May is that interestingly contradictory politician unfortunately unknown in Indian politics — the liberal conservative. For instance, she identifies herself as feminist and became a Conservative mascot for the movement in support of gay civil unions. Yet the gay community was strongly critical of her appointment as minister for women and equality in 2010 because towards the beginning of the decade, she had opposed liberalisation of gay adoption.
Despite her conviction against Brexit, one of May’s first public pronouncements as prime minister was to declare the referendum irreversible. It is interesting that May is the person with her finger on the trigger of Article 50, given her anti-immigrant history. The “leavers” had won the referendum by projecting scare scenarios of a Britain overrun by caricatures of ragtag Syrian refugees and shifty Europeans, and their legacy is the growing number of petty racist incidents being reported from John Bull’s island, which was explicitly committed to multiculturalism by Tony Blair’s government.

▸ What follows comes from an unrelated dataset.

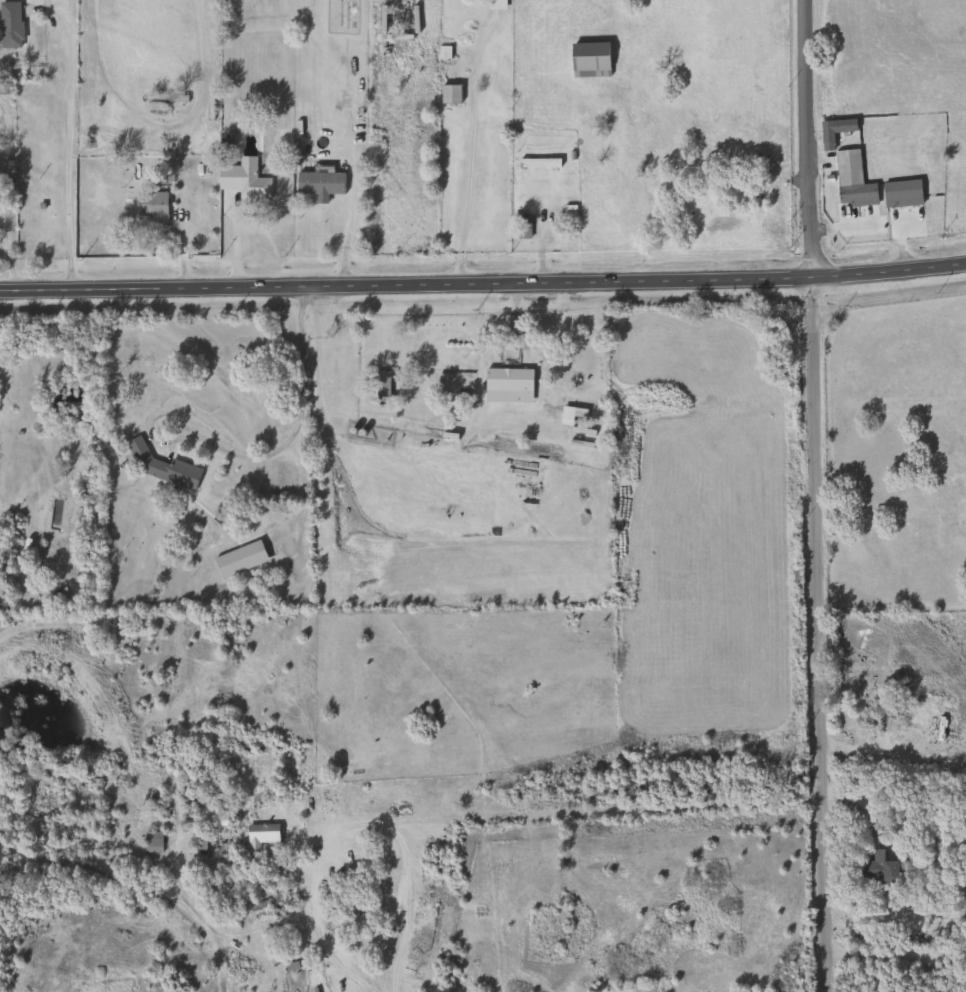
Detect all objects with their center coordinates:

May had rejected the EU proposal for compulsory immigrant quotas and has disparaged the European Court of Human Rights and the European Convention on Human Rights, believing them to be prejudicial to the sovereignty of UK law. To the extent that she is a strong defender of Fortress Europe, the second woman to head the UK government — both Conservative, interestingly — is the “right” person to action Brexit. It’s at some political risk, though. Posterity may associate her name with the turmoil that secession will likely bring to the world order.
Already, Brexit-related volatility has forced European financial institutions to firewall themselves. When Article 50 is actually triggered, it could spark off more financial, political and social unpleasantness.